_What you should do_
Turn the lines in the rows below, from the line with "- **IFRS**: IAS" to the line with "洞挖完之后，需要buildi", into a JSON list of strings, one string per line and no blank lines. Leave the pictures out of your answer.

_Entries supplied_
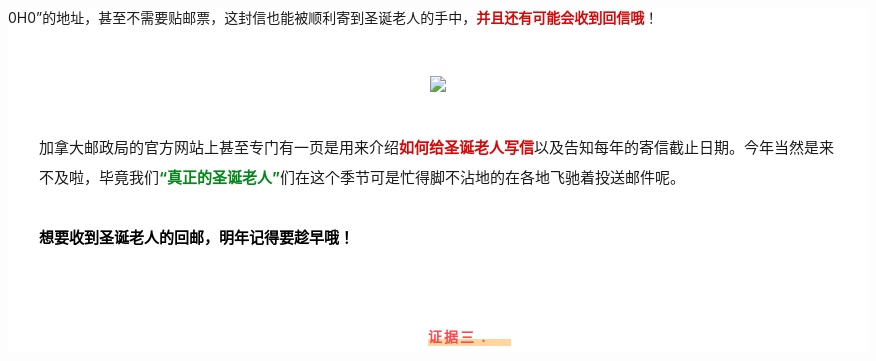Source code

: 0H0”</span></strong></span><span style="letter-spacing: 0px;box-sizing: border-box;">的地址，甚至不需要贴邮票，这封信也能被顺利寄到圣诞老人的手中，<strong style="box-sizing: border-box;"><span style="letter-spacing: 0px;color: rgb(213, 9, 9);box-sizing: border-box;">并且还有可能会收到回信哦</span></strong>！</span></section><section style="white-space: normal;margin: 0px 16px;padding: 0px;box-sizing: border-box;"><br></section></section></section><section style="text-align: center;margin: 10px 16px;box-sizing: border-box;"><section style="max-width: 100%;vertical-align: middle;display: inline-block;line-height: 0;box-sizing: border-box;"><img data-ratio="0.4814815" data-w="1080" data-src="https://mmbiz.qpic.cn/mmbiz_jpg/4kibCXA1QiblRIQ9t52LDPRmQ5X5hgia6wb3vIZ3C4jZVSeYH2SUapK309OjYDV1ys89YuyEGRDCZLGfzjEwLzA2Q/640?wx_fmt=jpeg" style="vertical-align: middle;max-width: 100%;box-sizing: border-box;" data-type="jpeg" src="./images/image_9.jpg"></section></section><section style="margin: 10px 0%;box-sizing: border-box;" powered-by="xiumi.us"><section style="font-size: 15px;letter-spacing: 0px;line-height: 2;padding: 0px 15px;box-sizing: border-box;"><section style="white-space: normal;margin: 0px 16px;padding: 0px;box-sizing: border-box;"><br></section><section style="white-space: normal;margin: 0px 16px;padding: 0px;box-sizing: border-box;">加拿大邮政局的官方网站上甚至专门有一页是用来介绍<strong style="box-sizing: border-box;"><span style="color: rgb(213, 9, 9);box-sizing: border-box;">如何给圣诞老人写信</span></strong>以及告知每年的寄信截止日期。今年当然是来不及啦，毕竟我们<strong style="box-sizing: border-box;"><span style="color: rgb(5, 135, 27);box-sizing: border-box;">“真正的圣诞老人”</span></strong>们在这个季节可是忙得脚不沾地的在各地飞驰着投送邮件呢。</section><section style="white-space: normal;margin: 0px 16px;padding: 0px;box-sizing: border-box;"><br></section><section style="white-space: normal;margin: 0px 16px;padding: 0px;box-sizing: border-box;"><strong style="box-sizing: border-box;"><span style="color: rgb(0, 0, 0);box-sizing: border-box;">想要收到圣诞老人的回邮，明年记得要趁早哦！</span></strong></section><section style="white-space: normal;margin: 0px 16px;padding: 0px;box-sizing: border-box;"><strong style="box-sizing: border-box;"><span style="color: rgb(0, 0, 0);box-sizing: border-box;"><br style="box-sizing: border-box;"></span></strong></section><section style="white-space: normal;margin: 0px 16px;padding: 0px;box-sizing: border-box;"><strong style="box-sizing: border-box;"><span style="color: rgb(0, 0, 0);box-sizing: border-box;"><br style="box-sizing: border-box;"></span></strong></section></section></section><section style="text-align: center;transform: translate3d(-10px, 0px, 0px);margin: 10px 16px;box-sizing: border-box;"><section style="display: inline-block;vertical-align: middle;width: auto;min-width: 10%;max-width: 100%;height: auto;align-self: center;box-sizing: border-box;"><section style="text-align: right;margin: 0px 0%;transform: translate3d(-9px, 0px, 0px);-webkit-transform: translate3d(-9px, 0px, 0px);-moz-transform: translate3d(-9px, 0px, 0px);-o-transform: translate3d(-9px, 0px, 0px);box-sizing: border-box;" powered-by="xiumi.us"><section style="display: inline-block;width: 30px;height: 30px;vertical-align: top;overflow: hidden;background-position: 50% 50%;background-repeat: no-repeat;background-size: contain;background-attachment: scroll;background-image: url(&quot;https://mmbiz.qpic.cn/sz_mmbiz_png/MVPvEL7Qg0FMBTaxOMo7csmAKwGK8cKAUog7xoiampNG4wkP6P8yexHMSRNjbW2XwreHCGnQOr8onEAOSAd5gicQ/640?wx_fmt=png&quot;);box-sizing: border-box;"><section><svg viewBox="0 0 1 1" style="float:left;line-height:0;width:0;vertical-align:top;"></svg></section></section></section></section><section style="display: inline-block;vertical-align: middle;width: auto;min-width: 10%;max-width: 100%;height: auto;border-bottom: 7px solid rgb(255, 215, 158);border-bottom-right-radius: 0px;align-self: center;box-sizing: border-box;"><section style="margin: 0px 0% -5px;box-sizing: border-box;" powered-by="xiumi.us"><section style="text-align: justify;font-size: 14px;color: rgb(251, 73, 77);letter-spacing: 2px;padding: 0px;line-height: 1;box-sizing: border-box;"><p style="white-space: normal;margin: 0px;padding: 0px;box-sizing: border-box;"><strong style="box-sizing: border-box;">证据三 .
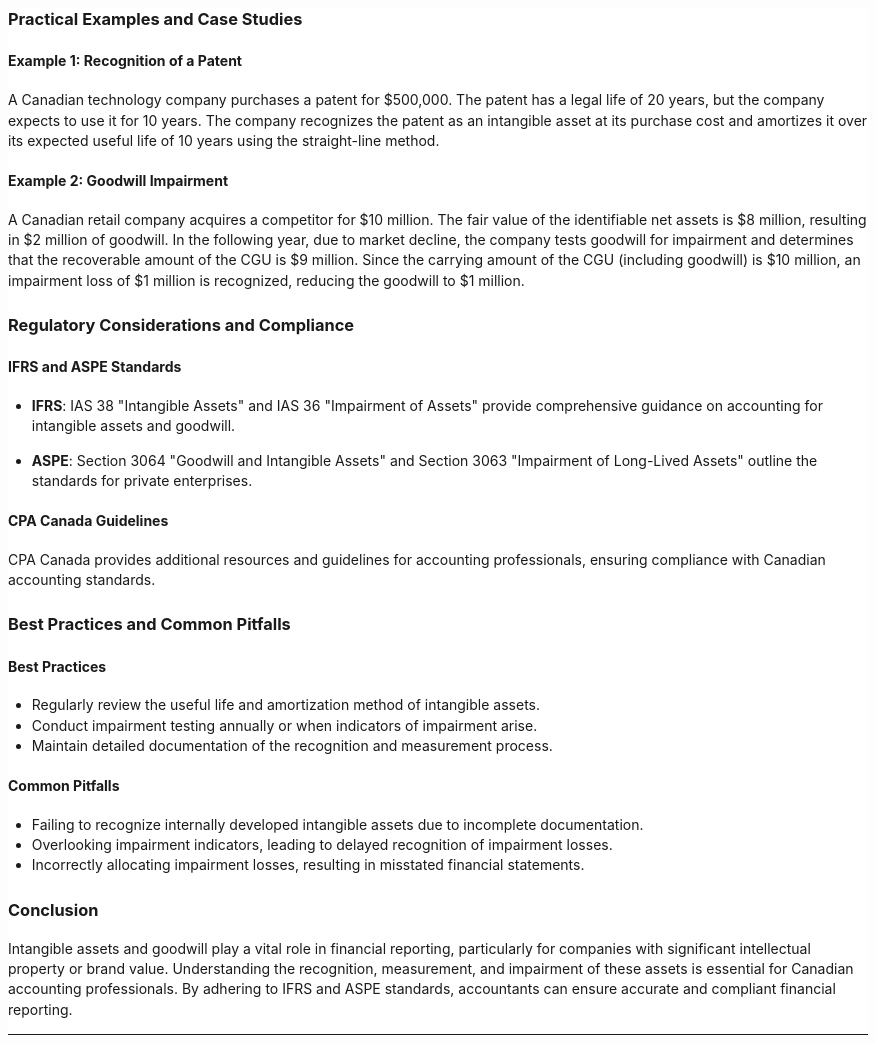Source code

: ### Practical Examples and Case Studies

#### Example 1: Recognition of a Patent

A Canadian technology company purchases a patent for $500,000. The patent has a legal life of 20 years, but the company expects to use it for 10 years. The company recognizes the patent as an intangible asset at its purchase cost and amortizes it over its expected useful life of 10 years using the straight-line method.

#### Example 2: Goodwill Impairment

A Canadian retail company acquires a competitor for $10 million. The fair value of the identifiable net assets is $8 million, resulting in $2 million of goodwill. In the following year, due to market decline, the company tests goodwill for impairment and determines that the recoverable amount of the CGU is $9 million. Since the carrying amount of the CGU (including goodwill) is $10 million, an impairment loss of $1 million is recognized, reducing the goodwill to $1 million.

### Regulatory Considerations and Compliance

#### IFRS and ASPE Standards

- **IFRS**: IAS 38 "Intangible Assets" and IAS 36 "Impairment of Assets" provide comprehensive guidance on accounting for intangible assets and goodwill.

- **ASPE**: Section 3064 "Goodwill and Intangible Assets" and Section 3063 "Impairment of Long-Lived Assets" outline the standards for private enterprises.

#### CPA Canada Guidelines

CPA Canada provides additional resources and guidelines for accounting professionals, ensuring compliance with Canadian accounting standards.

### Best Practices and Common Pitfalls

#### Best Practices

- Regularly review the useful life and amortization method of intangible assets.
- Conduct impairment testing annually or when indicators of impairment arise.
- Maintain detailed documentation of the recognition and measurement process.

#### Common Pitfalls

- Failing to recognize internally developed intangible assets due to incomplete documentation.
- Overlooking impairment indicators, leading to delayed recognition of impairment losses.
- Incorrectly allocating impairment losses, resulting in misstated financial statements.

### Conclusion

Intangible assets and goodwill play a vital role in financial reporting, particularly for companies with significant intellectual property or brand value. Understanding the recognition, measurement, and impairment of these assets is essential for Canadian accounting professionals. By adhering to IFRS and ASPE standards, accountants can ensure accurate and compliant financial reporting.

---

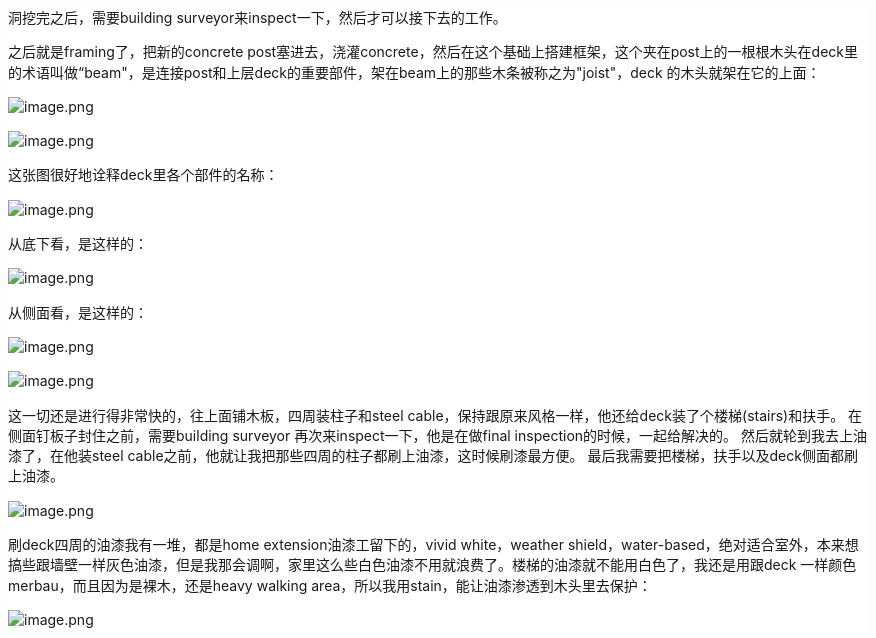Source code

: 



洞挖完之后，需要building surveyor来inspect一下，然后才可以接下去的工作。



之后就是framing了，把新的concrete post塞进去，浇灌concrete，然后在这个基础上搭建框架，这个夹在post上的一根根木头在deck里的术语叫做“beam"，是连接post和上层deck的重要部件，架在beam上的那些木条被称之为"joist"，deck 的木头就架在它的上面：



![image.png](https://cdn.steemitimages.com/DQmUi2KVbZNR3a8PGwe3Jt4UpfRfxD9y6B5VMSJKPmZn8CR/image.png)

![image.png](https://cdn.steemitimages.com/DQme6kTjRoMRMTciA9fpasdJxxu26PobVjEHvwM5XeaFXEu/image.png)

 

这张图很好地诠释deck里各个部件的名称：



![image.png](https://cdn.steemitimages.com/DQmTQhU2xJWb9Xc3ynbM5qh6g9dZDv1A9eeSHKRi2QpZs8v/image.png)





从底下看，是这样的：



![image.png](https://cdn.steemitimages.com/DQmTFbDcxEtYRvLMtVePtLzCnh85PLj4NPctNKuAR8apKbp/image.png)



从侧面看，是这样的：



![image.png](https://cdn.steemitimages.com/DQmZgRHmYdkzjsUr4q5A2cQqU65jUhef3nemn1Anq55MLTA/image.png)



![image.png](https://cdn.steemitimages.com/DQmQkrTshCfmdNreU13rzZaAJgBvPBm4EC8vmo66mNiPH7h/image.png)







这一切还是进行得非常快的，往上面铺木板，四周装柱子和steel cable，保持跟原来风格一样，他还给deck装了个楼梯(stairs)和扶手。 在侧面钉板子封住之前，需要building surveyor 再次来inspect一下，他是在做final inspection的时候，一起给解决的。 然后就轮到我去上油漆了，在他装steel cable之前，他就让我把那些四周的柱子都刷上油漆，这时候刷漆最方便。 最后我需要把楼梯，扶手以及deck侧面都刷上油漆。



![image.png](https://cdn.steemitimages.com/DQmeoS1JeuF7CZL3XNB5GYPQAhkxAFpAMBpWQNaJ8W9oJEw/image.png)



刷deck四周的油漆我有一堆，都是home extension油漆工留下的，vivid white，weather shield，water-based，绝对适合室外，本来想搞些跟墙壁一样灰色油漆，但是我那会调啊，家里这么些白色油漆不用就浪费了。楼梯的油漆就不能用白色了，我还是用跟deck 一样颜色merbau，而且因为是裸木，还是heavy walking area，所以我用stain，能让油漆渗透到木头里去保护：

![image.png](https://cdn.steemitimages.com/DQmd8MoxCrrXepnqvfMDHe14SysB8UxQfSf479Q9oAksdUC/image.png)
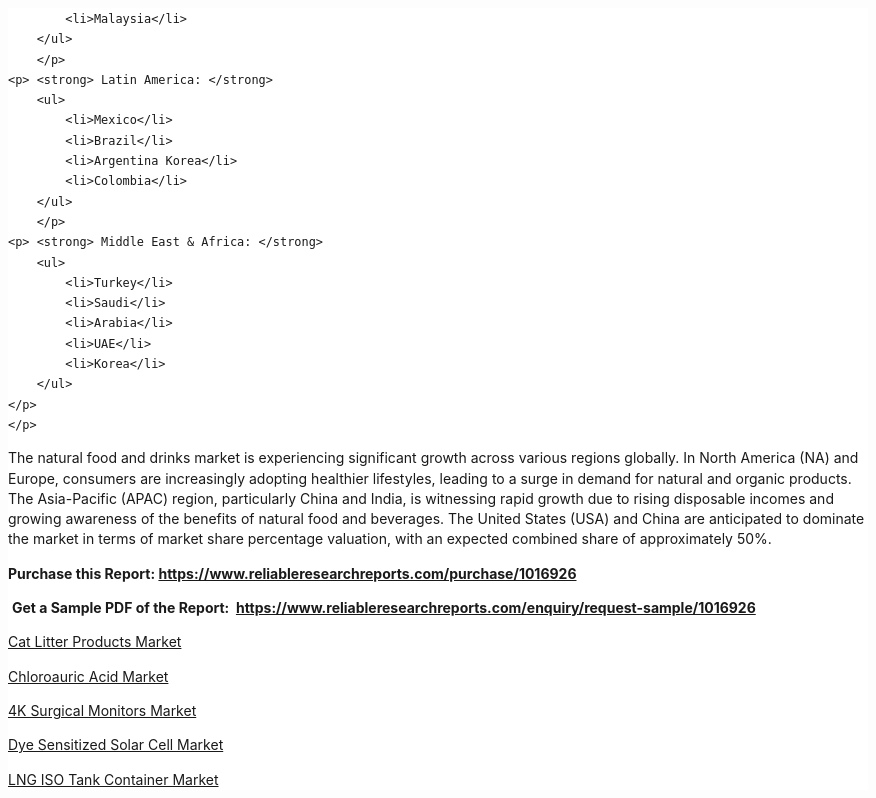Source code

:             <li>Malaysia</li>
        </ul>
        </p> 
    <p> <strong> Latin America: </strong>
        <ul>
            <li>Mexico</li>
            <li>Brazil</li>
            <li>Argentina Korea</li>
            <li>Colombia</li>
        </ul>
        </p> 
    <p> <strong> Middle East & Africa: </strong>
        <ul>
            <li>Turkey</li>
            <li>Saudi</li>
            <li>Arabia</li>
            <li>UAE</li>
            <li>Korea</li>
        </ul>
    </p>
    </p>
<p><p>The natural food and drinks market is experiencing significant growth across various regions globally. In North America (NA) and Europe, consumers are increasingly adopting healthier lifestyles, leading to a surge in demand for natural and organic products. The Asia-Pacific (APAC) region, particularly China and India, is witnessing rapid growth due to rising disposable incomes and growing awareness of the benefits of natural food and beverages. The United States (USA) and China are anticipated to dominate the market in terms of market share percentage valuation, with an expected combined share of approximately 50%.</p></p>
<p><strong>Purchase this Report: <a href="https://www.reliableresearchreports.com/purchase/1016926">https://www.reliableresearchreports.com/purchase/1016926</a></strong></p>
<p>&nbsp;<strong>Get a Sample PDF of the Report:&nbsp;&nbsp;<a href="https://www.reliableresearchreports.com/enquiry/request-sample/1016926">https://www.reliableresearchreports.com/enquiry/request-sample/1016926</a></strong></p>
<p><strong></strong></p>
<p><p><a href="https://www.linkedin.com/pulse/cat-litter-products-market-research-report-unlocks-analysis-zjore/">Cat Litter Products Market</a></p><p><a href="https://www.linkedin.com/pulse/chloroauric-acid-market-size-share-amp-trends-analysis-jnlhe/">Chloroauric Acid Market</a></p><p><a href="https://www.reportprime.com/4k-surgical-monitors-r9284">4K Surgical Monitors Market</a></p><p><a href="https://medium.com/@zoeyjohns1903/dye-sensitized-solar-cell-market-size-growth-forecast-2023-2030-02faa80c76f3">Dye Sensitized Solar Cell Market</a></p><p><a href="https://medium.com/@kaceyrath/lng-iso-tank-container-market-size-growth-forecast-2023-2030-c0c43183e950">LNG ISO Tank Container Market</a></p></p>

_Exercise response_
[
  "- **IFRS**: IAS 38 \"Intangible Assets\" and IAS 36 \"Impairment of Assets\" provide comprehensive guidance on accounting for intangible assets and goodwill.",
  "- **ASPE**: Section 3064 \"Goodwill and Intangible Assets\" and Section 3063 \"Impairment of Long-Lived Assets\" outline the standards for private enterprises.",
  "#### CPA Canada Guidelines",
  "CPA Canada provides additional resources and guidelines for accounting professionals, ensuring compliance with Canadian accounting standards.",
  "### Best Practices and Common Pitfalls",
  "#### Best Practices",
  "- Regularly review the useful life and amortization method of intangible assets.",
  "- Conduct impairment testing annually or when indicators of impairment arise.",
  "- Maintain detailed documentation of the recognition and measurement process.",
  "#### Common Pitfalls",
  "- Failing to recognize internally developed intangible assets due to incomplete documentation.",
  "- Overlooking impairment indicators, leading to delayed recognition of impairment losses.",
  "- Incorrectly allocating impairment losses, resulting in misstated financial statements.",
  "### Conclusion",
  "Intangible assets and goodwill play a vital role in financial reporting, particularly for companies with significant intellectual property or brand value. Understanding the recognition, measurement, and impairment of these assets is essential for Canadian accounting professionals. By adhering to IFRS and ASPE standards, accountants can ensure accurate and compliant financial reporting.",
  "---",
  "Source code",
  ": ",
  "洞挖完之后，需要building surveyor来inspect一下，然后才可以接下去的工作。"
]